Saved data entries
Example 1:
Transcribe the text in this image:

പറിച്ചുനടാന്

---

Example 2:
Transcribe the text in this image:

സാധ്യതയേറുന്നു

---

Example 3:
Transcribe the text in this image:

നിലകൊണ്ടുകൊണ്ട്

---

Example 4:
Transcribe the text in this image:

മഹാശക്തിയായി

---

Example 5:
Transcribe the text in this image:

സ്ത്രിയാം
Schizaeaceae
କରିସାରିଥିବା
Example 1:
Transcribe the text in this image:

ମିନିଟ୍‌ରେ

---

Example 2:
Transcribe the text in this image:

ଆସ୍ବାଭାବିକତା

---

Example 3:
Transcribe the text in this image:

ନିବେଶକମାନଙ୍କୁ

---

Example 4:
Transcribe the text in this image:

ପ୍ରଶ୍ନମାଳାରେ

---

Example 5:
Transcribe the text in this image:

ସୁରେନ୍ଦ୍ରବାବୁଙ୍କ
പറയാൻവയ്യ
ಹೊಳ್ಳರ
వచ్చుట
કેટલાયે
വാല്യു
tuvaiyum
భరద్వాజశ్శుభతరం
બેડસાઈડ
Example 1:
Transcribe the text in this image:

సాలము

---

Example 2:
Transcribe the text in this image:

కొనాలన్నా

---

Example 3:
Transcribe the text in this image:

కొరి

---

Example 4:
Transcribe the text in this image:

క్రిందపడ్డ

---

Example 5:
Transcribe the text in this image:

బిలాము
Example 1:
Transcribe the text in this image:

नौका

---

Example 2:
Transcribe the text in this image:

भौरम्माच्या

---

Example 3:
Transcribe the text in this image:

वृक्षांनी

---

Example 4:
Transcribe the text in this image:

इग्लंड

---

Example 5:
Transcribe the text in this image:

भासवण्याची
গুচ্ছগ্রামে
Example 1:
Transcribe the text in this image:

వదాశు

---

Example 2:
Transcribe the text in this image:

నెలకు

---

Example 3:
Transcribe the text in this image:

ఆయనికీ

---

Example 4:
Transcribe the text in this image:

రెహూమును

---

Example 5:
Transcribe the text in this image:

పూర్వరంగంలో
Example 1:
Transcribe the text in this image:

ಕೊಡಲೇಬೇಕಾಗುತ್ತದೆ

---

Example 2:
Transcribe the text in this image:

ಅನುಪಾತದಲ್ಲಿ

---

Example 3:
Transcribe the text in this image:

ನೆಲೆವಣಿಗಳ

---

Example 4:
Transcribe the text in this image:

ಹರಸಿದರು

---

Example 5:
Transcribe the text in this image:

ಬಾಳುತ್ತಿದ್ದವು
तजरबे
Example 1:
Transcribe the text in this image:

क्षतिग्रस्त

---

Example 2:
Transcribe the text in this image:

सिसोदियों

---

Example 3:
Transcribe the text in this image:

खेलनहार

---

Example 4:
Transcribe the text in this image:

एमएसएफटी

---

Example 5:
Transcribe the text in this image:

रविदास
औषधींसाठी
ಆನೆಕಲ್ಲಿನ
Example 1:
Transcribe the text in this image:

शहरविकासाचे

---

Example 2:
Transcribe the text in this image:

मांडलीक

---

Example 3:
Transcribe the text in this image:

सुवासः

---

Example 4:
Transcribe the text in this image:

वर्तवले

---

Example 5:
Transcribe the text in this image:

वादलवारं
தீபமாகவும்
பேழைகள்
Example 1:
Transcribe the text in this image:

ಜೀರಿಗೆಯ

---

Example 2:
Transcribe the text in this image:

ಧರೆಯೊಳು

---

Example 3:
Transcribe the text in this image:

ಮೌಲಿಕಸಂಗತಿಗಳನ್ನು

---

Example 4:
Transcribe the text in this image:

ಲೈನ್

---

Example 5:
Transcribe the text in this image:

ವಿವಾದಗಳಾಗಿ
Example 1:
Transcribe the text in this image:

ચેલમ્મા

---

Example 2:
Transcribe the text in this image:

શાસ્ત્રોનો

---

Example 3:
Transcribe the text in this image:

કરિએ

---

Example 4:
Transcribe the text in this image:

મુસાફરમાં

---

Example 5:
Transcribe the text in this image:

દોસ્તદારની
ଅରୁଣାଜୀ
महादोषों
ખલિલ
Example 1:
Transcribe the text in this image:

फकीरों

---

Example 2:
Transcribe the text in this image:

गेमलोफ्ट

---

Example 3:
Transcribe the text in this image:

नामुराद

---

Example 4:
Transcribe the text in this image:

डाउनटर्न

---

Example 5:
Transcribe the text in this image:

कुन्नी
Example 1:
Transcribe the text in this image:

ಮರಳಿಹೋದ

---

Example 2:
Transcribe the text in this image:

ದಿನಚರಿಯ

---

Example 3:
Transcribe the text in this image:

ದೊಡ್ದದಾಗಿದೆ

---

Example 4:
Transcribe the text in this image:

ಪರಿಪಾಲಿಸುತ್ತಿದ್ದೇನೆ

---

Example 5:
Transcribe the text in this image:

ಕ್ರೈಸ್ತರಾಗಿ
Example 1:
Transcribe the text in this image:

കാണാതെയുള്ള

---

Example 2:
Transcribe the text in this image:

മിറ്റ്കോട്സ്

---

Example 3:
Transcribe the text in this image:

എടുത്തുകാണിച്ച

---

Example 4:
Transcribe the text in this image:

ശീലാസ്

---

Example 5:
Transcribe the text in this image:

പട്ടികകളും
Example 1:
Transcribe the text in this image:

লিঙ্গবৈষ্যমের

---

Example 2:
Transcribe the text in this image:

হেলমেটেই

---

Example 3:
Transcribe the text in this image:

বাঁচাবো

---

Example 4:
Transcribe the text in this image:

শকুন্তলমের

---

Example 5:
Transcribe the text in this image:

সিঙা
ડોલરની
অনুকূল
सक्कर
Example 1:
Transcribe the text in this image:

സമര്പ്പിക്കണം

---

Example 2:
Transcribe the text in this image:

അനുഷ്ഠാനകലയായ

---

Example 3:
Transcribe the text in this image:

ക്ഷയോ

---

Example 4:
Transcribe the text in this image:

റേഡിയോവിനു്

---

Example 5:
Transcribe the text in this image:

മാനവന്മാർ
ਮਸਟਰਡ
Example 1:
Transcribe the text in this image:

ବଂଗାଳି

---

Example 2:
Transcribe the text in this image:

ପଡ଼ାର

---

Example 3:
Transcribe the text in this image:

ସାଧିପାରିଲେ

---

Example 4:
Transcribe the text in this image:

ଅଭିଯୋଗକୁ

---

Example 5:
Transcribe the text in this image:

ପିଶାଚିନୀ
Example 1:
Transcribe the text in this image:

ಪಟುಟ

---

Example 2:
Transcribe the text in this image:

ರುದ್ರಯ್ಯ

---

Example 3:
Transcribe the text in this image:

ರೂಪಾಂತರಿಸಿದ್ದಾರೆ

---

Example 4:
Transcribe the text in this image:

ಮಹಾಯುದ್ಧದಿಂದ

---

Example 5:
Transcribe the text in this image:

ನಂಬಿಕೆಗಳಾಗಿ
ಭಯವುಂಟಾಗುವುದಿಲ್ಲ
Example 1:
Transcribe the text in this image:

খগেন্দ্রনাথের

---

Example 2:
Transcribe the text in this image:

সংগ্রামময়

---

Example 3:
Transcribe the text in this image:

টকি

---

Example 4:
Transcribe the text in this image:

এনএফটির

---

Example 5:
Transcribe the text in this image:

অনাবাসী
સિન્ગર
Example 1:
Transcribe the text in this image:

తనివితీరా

• [INSTRUCTIONS FOR THE TASK]:
Write out all of the records exactly as they stand above.

• [ANSWER SECTION]:
Example 1:
Transcribe the text in this image:

പറിച്ചുനടാന്

---

Example 2:
Transcribe the text in this image:

സാധ്യതയേറുന്നു

---

Example 3:
Transcribe the text in this image:

നിലകൊണ്ടുകൊണ്ട്

---

Example 4:
Transcribe the text in this image:

മഹാശക്തിയായി

---

Example 5:
Transcribe the text in this image:

സ്ത്രിയാം
Schizaeaceae
କରିସାରିଥିବା
Example 1:
Transcribe the text in this image:

ମିନିଟ୍‌ରେ

---

Example 2:
Transcribe the text in this image:

ଆସ୍ବାଭାବିକତା

---

Example 3:
Transcribe the text in this image:

ନିବେଶକମାନଙ୍କୁ

---

Example 4:
Transcribe the text in this image:

ପ୍ରଶ୍ନମାଳାରେ

---

Example 5:
Transcribe the text in this image:

ସୁରେନ୍ଦ୍ରବାବୁଙ୍କ
പറയാൻവയ്യ
ಹೊಳ್ಳರ
వచ్చుట
કેટલાયે
വാല്യു
tuvaiyum
భరద్వాజశ్శుభతరం
બેડસાઈડ
Example 1:
Transcribe the text in this image:

సాలము

---

Example 2:
Transcribe the text in this image:

కొనాలన్నా

---

Example 3:
Transcribe the text in this image:

కొరి

---

Example 4:
Transcribe the text in this image:

క్రిందపడ్డ

---

Example 5:
Transcribe the text in this image:

బిలాము
Example 1:
Transcribe the text in this image:

नौका

---

Example 2:
Transcribe the text in this image:

भौरम्माच्या

---

Example 3:
Transcribe the text in this image:

वृक्षांनी

---

Example 4:
Transcribe the text in this image:

इग्लंड

---

Example 5:
Transcribe the text in this image:

भासवण्याची
গুচ্ছগ্রামে
Example 1:
Transcribe the text in this image:

వదాశు

---

Example 2:
Transcribe the text in this image:

నెలకు

---

Example 3:
Transcribe the text in this image:

ఆయనికీ

---

Example 4:
Transcribe the text in this image:

రెహూమును

---

Example 5:
Transcribe the text in this image:

పూర్వరంగంలో
Example 1:
Transcribe the text in this image:

ಕೊಡಲೇಬೇಕಾಗುತ್ತದೆ

---

Example 2:
Transcribe the text in this image:

ಅನುಪಾತದಲ್ಲಿ

---

Example 3:
Transcribe the text in this image:

ನೆಲೆವಣಿಗಳ

---

Example 4:
Transcribe the text in this image:

ಹರಸಿದರು

---

Example 5:
Transcribe the text in this image:

ಬಾಳುತ್ತಿದ್ದವು
तजरबे
Example 1:
Transcribe the text in this image:

क्षतिग्रस्त

---

Example 2:
Transcribe the text in this image:

सिसोदियों

---

Example 3:
Transcribe the text in this image:

खेलनहार

---

Example 4:
Transcribe the text in this image:

एमएसएफटी

---

Example 5:
Transcribe the text in this image:

रविदास
औषधींसाठी
ಆನೆಕಲ್ಲಿನ
Example 1:
Transcribe the text in this image:

शहरविकासाचे

---

Example 2:
Transcribe the text in this image:

मांडलीक

---

Example 3:
Transcribe the text in this image:

सुवासः

---

Example 4:
Transcribe the text in this image:

वर्तवले

---

Example 5:
Transcribe the text in this image:

वादलवारं
தீபமாகவும்
பேழைகள்
Example 1:
Transcribe the text in this image:

ಜೀರಿಗೆಯ

---

Example 2:
Transcribe the text in this image:

ಧರೆಯೊಳು

---

Example 3:
Transcribe the text in this image:

ಮೌಲಿಕಸಂಗತಿಗಳನ್ನು

---

Example 4:
Transcribe the text in this image:

ಲೈನ್

---

Example 5:
Transcribe the text in this image:

ವಿವಾದಗಳಾಗಿ
Example 1:
Transcribe the text in this image:

ચેલમ્મા

---

Example 2:
Transcribe the text in this image:

શાસ્ત્રોનો

---

Example 3:
Transcribe the text in this image:

કરિએ

---

Example 4:
Transcribe the text in this image:

મુસાફરમાં

---

Example 5:
Transcribe the text in this image:

દોસ્તદારની
ଅରୁଣାଜୀ
महादोषों
ખલિલ
Example 1:
Transcribe the text in this image:

फकीरों

---

Example 2:
Transcribe the text in this image:

गेमलोफ्ट

---

Example 3:
Transcribe the text in this image:

नामुराद

---

Example 4:
Transcribe the text in this image:

डाउनटर्न

---

Example 5:
Transcribe the text in this image:

कुन्नी
Example 1:
Transcribe the text in this image:

ಮರಳಿಹೋದ

---

Example 2:
Transcribe the text in this image:

ದಿನಚರಿಯ

---

Example 3:
Transcribe the text in this image:

ದೊಡ್ದದಾಗಿದೆ

---

Example 4:
Transcribe the text in this image:

ಪರಿಪಾಲಿಸುತ್ತಿದ್ದೇನೆ

---

Example 5:
Transcribe the text in this image:

ಕ್ರೈಸ್ತರಾಗಿ
Example 1:
Transcribe the text in this image:

കാണാതെയുള്ള

---

Example 2:
Transcribe the text in this image:

മിറ്റ്കോട്സ്

---

Example 3:
Transcribe the text in this image:

എടുത്തുകാണിച്ച

---

Example 4:
Transcribe the text in this image:

ശീലാസ്

---

Example 5:
Transcribe the text in this image:

പട്ടികകളും
Example 1:
Transcribe the text in this image:

লিঙ্গবৈষ্যমের

---

Example 2:
Transcribe the text in this image:

হেলমেটেই

---

Example 3:
Transcribe the text in this image:

বাঁচাবো

---

Example 4:
Transcribe the text in this image:

শকুন্তলমের

---

Example 5:
Transcribe the text in this image:

সিঙা
ડોલરની
অনুকূল
सक्कर
Example 1:
Transcribe the text in this image:

സമര്പ്പിക്കണം

---

Example 2:
Transcribe the text in this image:

അനുഷ്ഠാനകലയായ

---

Example 3:
Transcribe the text in this image:

ക്ഷയോ

---

Example 4:
Transcribe the text in this image:

റേഡിയോവിനു്

---

Example 5:
Transcribe the text in this image:

മാനവന്മാർ
ਮਸਟਰਡ
Example 1:
Transcribe the text in this image:

ବଂଗାଳି

---

Example 2:
Transcribe the text in this image:

ପଡ଼ାର

---

Example 3:
Transcribe the text in this image:

ସାଧିପାରିଲେ

---

Example 4:
Transcribe the text in this image:

ଅଭିଯୋଗକୁ

---

Example 5:
Transcribe the text in this image:

ପିଶାଚିନୀ
Example 1:
Transcribe the text in this image:

ಪಟುಟ

---

Example 2:
Transcribe the text in this image:

ರುದ್ರಯ್ಯ

---

Example 3:
Transcribe the text in this image:

ರೂಪಾಂತರಿಸಿದ್ದಾರೆ

---

Example 4:
Transcribe the text in this image:

ಮಹಾಯುದ್ಧದಿಂದ

---

Example 5:
Transcribe the text in this image:

ನಂಬಿಕೆಗಳಾಗಿ
ಭಯವುಂಟಾಗುವುದಿಲ್ಲ
Example 1:
Transcribe the text in this image:

খগেন্দ্রনাথের

---

Example 2:
Transcribe the text in this image:

সংগ্রামময়

---

Example 3:
Transcribe the text in this image:

টকি

---

Example 4:
Transcribe the text in this image:

এনএফটির

---

Example 5:
Transcribe the text in this image:

অনাবাসী
સિન્ગર
Example 1:
Transcribe the text in this image:

తనివితీరా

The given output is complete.